A second career that started with chicks

Solar incubation helps more eggs reach urban consumers

Eggs can make a valuable contribution to healthy city diets. Solar incubators help urban businesses meet the demand. A woman-led Farmers’ Hub in Kenya shows the way forward.

Salome Naliaka, owner of Sally Ray Farmer’s hub showing her incubator provided by the NICE Project Bungoma County

During her business career, Salome Naliaka lived in the Kenyan capital Nairobi. After retirement, she moved back to Bungoma County to run the Sally Ray Farmers’ Hub (FH). With support from the NICE project, Sally Ray Farmers’ Hub is providing eggs to residents of Bungoma and Busia and Salome Naliaka is even looking to expand her poultry business. Her drive and experience thus make Salome an ideal entrepreneur to benefit from NICE, the project that aims to connect women and young people with the demand and supply sides of food systems.

As the owner of a FH, Salome Naliaka not only produces eggs, she also mentors and supports 200 nearby smallholders. Through workshops and training, she helps them promote the nutritional benefits of eggs and poultry and find good buyers.

“Farming is part and parcel of who I am.”

Salome Naliaka, owner of Sally Ray Farmers’ Hub (FH)

In line with the project’s support for ‘green energy’, Salome Naliaka received an egg incubator powered by six solar panels. NICE also provided a start-up flock of 50 chicks. These birds have now reached maturity and started laying. Naliaka can incubate 1060 eggs at a time. Customers buy them via several routes, including WhatsApp.

Saome Naliaka’s solar panels provided by the NICE Project

Running a poultry and egg farm this way is environmentally friendly, but has its challenges. The incubator had a faulty fan and a coil that needed replacing. Despite Kenya’s reputation for sunniness, there are grey days when the panels do not produce enough electricity.

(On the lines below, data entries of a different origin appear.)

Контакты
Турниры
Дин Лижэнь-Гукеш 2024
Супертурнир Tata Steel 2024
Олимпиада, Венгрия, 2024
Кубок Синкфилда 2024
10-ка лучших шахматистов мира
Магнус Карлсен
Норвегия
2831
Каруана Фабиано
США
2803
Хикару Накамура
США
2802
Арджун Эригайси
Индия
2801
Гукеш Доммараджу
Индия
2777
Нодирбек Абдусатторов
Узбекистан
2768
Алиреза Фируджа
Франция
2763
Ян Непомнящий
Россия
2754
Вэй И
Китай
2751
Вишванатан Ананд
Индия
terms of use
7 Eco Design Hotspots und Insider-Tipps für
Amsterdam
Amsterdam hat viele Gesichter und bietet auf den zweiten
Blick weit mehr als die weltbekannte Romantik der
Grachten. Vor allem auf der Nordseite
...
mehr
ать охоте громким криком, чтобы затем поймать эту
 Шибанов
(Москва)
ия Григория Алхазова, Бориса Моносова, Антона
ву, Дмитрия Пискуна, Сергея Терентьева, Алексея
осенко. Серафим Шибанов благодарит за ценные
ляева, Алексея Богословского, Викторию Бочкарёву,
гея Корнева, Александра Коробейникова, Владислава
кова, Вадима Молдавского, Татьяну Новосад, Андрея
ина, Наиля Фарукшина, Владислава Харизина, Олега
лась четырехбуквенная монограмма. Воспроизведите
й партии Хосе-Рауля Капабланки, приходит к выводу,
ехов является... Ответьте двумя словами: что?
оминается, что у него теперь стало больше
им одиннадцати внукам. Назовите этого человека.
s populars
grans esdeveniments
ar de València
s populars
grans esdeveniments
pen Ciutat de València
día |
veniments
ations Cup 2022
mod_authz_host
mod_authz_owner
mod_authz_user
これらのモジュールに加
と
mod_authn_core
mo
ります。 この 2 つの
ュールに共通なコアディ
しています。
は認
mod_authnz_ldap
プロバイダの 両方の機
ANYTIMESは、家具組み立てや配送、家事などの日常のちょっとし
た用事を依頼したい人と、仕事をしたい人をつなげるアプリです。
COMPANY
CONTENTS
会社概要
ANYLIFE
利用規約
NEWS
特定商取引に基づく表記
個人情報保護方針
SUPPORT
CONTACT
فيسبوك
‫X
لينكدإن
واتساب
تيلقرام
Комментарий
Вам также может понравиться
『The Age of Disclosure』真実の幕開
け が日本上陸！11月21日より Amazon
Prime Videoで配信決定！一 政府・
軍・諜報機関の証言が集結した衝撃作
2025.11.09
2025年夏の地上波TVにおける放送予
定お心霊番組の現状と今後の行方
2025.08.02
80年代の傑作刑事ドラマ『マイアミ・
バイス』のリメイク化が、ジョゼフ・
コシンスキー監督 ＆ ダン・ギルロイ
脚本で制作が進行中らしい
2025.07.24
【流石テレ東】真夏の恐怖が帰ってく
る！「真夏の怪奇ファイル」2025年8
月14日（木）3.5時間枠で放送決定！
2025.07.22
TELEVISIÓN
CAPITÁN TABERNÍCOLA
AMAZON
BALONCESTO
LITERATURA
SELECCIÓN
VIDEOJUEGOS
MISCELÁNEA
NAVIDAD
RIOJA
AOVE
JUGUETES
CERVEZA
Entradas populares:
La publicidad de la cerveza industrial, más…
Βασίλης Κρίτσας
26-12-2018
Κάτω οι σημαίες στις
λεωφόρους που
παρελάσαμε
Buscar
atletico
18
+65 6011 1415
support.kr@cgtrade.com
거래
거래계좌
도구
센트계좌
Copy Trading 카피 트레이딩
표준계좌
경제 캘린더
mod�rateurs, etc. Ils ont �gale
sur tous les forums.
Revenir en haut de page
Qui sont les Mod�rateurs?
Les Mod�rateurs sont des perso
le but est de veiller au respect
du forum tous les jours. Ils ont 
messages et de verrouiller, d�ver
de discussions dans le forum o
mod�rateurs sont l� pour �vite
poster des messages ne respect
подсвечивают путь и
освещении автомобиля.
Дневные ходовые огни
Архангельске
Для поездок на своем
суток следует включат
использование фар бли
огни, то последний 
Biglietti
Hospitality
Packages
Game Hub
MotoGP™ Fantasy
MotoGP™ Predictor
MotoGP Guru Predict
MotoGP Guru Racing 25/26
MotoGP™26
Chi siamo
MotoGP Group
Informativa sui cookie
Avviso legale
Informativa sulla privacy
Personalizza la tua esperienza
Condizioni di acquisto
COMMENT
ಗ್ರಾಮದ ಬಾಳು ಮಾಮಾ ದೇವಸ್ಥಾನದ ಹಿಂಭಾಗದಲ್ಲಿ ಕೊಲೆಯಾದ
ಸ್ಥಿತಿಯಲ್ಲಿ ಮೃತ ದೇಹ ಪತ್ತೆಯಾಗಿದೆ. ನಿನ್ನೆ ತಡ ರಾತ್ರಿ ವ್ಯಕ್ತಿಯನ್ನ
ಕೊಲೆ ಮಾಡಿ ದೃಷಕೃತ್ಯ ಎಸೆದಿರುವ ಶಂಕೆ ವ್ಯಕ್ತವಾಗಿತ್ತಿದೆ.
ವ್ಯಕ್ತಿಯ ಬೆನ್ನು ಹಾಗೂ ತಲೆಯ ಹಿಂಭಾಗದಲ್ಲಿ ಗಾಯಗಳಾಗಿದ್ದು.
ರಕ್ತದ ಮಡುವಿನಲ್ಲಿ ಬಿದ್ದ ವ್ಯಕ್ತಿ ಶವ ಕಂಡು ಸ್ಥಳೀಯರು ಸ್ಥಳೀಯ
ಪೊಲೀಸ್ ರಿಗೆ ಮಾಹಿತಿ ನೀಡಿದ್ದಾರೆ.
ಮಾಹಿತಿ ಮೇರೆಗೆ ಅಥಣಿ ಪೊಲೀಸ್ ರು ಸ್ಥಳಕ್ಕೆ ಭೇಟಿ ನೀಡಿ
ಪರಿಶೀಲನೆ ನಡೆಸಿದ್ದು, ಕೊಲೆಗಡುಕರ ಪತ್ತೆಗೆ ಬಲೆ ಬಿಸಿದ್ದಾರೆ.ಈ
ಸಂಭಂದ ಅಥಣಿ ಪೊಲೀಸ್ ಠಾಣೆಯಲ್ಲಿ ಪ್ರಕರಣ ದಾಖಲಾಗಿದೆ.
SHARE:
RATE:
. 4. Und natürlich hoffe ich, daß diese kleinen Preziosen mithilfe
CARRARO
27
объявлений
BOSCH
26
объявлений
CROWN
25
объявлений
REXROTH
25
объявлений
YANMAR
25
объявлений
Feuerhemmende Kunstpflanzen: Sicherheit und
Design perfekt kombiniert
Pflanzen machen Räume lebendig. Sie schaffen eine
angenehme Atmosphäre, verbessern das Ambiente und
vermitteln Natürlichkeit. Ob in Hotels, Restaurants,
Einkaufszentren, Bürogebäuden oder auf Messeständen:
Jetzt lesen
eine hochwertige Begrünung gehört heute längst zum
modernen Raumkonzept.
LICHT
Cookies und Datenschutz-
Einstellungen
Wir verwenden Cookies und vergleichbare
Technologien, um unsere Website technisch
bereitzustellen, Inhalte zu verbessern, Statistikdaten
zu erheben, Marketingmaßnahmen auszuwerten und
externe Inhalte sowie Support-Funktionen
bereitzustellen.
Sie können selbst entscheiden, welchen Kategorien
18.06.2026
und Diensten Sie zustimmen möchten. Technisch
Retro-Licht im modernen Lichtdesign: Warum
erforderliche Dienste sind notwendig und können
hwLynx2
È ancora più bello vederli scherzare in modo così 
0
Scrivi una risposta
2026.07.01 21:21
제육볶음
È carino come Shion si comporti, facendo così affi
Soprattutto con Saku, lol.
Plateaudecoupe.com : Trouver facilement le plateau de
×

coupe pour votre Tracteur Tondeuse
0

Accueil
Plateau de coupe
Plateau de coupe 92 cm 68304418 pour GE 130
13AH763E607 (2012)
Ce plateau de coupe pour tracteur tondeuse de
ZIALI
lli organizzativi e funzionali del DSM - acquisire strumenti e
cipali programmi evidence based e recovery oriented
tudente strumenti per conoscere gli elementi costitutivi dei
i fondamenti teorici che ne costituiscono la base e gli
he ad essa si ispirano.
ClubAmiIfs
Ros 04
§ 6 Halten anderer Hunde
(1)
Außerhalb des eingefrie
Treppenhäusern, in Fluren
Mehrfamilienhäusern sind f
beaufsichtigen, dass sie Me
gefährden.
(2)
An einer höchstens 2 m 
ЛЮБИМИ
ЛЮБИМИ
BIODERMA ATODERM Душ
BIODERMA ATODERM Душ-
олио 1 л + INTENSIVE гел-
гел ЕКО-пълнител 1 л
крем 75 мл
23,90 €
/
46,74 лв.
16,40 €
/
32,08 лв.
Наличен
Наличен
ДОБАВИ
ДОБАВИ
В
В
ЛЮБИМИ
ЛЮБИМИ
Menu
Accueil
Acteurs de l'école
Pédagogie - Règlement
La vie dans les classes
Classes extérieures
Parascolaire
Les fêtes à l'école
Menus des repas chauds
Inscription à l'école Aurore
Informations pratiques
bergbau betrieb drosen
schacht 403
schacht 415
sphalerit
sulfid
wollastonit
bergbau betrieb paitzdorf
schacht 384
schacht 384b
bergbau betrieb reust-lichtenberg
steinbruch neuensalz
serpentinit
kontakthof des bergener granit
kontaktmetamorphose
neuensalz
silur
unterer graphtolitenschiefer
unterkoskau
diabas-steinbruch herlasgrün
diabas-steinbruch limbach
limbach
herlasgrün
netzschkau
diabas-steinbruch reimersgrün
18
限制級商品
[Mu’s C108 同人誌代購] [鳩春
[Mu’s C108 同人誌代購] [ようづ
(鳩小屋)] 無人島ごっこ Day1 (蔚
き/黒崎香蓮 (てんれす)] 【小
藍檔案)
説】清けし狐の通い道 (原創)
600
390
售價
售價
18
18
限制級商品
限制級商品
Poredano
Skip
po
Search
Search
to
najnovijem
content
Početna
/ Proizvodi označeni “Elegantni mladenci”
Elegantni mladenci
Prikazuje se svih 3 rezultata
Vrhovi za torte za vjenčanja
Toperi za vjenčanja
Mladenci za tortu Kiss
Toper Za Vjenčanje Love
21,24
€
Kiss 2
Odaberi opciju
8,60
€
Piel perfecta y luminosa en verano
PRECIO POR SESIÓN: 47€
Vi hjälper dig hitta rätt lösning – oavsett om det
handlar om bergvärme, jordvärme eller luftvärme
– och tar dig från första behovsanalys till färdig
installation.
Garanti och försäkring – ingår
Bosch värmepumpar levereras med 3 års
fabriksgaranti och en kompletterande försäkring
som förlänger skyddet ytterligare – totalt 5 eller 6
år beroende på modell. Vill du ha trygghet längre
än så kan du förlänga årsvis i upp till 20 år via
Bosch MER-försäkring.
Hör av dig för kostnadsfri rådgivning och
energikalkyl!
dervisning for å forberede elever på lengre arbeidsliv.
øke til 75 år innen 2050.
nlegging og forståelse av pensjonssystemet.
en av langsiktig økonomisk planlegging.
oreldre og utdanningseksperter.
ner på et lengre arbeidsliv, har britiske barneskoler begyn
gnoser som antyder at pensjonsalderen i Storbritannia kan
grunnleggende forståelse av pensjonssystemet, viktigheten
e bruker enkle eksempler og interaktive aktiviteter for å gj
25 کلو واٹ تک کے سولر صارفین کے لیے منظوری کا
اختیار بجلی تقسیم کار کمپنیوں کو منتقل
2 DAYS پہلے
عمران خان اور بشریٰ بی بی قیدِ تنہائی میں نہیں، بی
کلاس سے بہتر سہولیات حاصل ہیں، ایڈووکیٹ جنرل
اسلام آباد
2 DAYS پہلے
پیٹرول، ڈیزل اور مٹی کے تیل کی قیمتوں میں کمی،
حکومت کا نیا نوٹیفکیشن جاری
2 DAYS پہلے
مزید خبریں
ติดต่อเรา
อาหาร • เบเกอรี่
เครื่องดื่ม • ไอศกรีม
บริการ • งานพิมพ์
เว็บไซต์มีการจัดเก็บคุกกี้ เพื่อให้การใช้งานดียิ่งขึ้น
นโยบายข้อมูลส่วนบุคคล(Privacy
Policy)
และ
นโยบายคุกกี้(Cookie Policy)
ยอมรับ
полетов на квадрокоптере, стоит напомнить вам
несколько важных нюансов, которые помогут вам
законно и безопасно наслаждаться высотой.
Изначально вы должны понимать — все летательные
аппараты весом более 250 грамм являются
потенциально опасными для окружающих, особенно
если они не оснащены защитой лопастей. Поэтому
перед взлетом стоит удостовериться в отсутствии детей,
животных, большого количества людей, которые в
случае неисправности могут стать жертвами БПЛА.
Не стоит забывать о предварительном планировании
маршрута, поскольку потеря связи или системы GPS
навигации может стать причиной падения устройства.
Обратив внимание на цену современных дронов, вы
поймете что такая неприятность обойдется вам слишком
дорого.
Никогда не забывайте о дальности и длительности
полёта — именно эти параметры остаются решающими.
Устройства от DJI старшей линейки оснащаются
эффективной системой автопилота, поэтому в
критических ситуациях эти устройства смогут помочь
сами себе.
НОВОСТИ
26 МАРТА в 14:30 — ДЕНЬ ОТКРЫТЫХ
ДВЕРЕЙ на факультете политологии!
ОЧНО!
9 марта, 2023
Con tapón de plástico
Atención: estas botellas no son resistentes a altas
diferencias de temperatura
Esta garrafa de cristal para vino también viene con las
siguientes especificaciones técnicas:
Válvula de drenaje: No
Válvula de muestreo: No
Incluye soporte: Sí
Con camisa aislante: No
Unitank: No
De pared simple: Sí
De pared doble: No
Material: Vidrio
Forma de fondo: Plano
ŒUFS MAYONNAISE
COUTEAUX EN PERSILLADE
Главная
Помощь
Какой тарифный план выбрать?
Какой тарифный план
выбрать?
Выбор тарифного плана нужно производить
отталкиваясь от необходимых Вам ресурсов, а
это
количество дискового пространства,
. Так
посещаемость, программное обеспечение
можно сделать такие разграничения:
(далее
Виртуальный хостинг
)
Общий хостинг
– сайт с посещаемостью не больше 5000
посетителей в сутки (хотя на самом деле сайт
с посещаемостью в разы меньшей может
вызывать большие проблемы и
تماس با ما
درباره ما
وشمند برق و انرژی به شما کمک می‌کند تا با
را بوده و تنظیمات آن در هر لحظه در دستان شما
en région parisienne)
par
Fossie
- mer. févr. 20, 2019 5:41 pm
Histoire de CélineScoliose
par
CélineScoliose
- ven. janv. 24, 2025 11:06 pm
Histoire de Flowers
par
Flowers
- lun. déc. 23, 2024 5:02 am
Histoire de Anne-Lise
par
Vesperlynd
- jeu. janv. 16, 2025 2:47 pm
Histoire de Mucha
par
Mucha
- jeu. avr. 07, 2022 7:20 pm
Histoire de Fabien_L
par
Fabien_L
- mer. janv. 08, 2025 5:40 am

The FH must then use expensive alternatives to maintain the right temperature and humidity in the incubator.  

Despite these technical drawbacks, Salome Naliaka remains confident. She appreciates the continuing support of the NICE project and with a smile, she envisages a future where the income from poultry empowers the farmers connected with her Hub to be “the best in Bungoma County.”

The rewards outweigh the challenges

Salome Naliaka about the technical drawbacks and challenges Sally Ray Farmers’ Hub faces
Salome Naliaka’s layers provided by the NICE Project

* The Swiss Agency for Development and Cooperation’s (SDC) Nutrition in City Ecosystems (NICE) project connects the demand- and supply-side of food systems, engages women and youth – including through social business models – and builds local governance capacity in Kenya, Rwanda, and Bangladesh. In Kenya, this project is being undertaken in Bungoma and Busia counties. The consortium partners are Swiss TPH, ETH Zürich, Sight & Life and Syngenta Foundation for Sustainable Agriculture.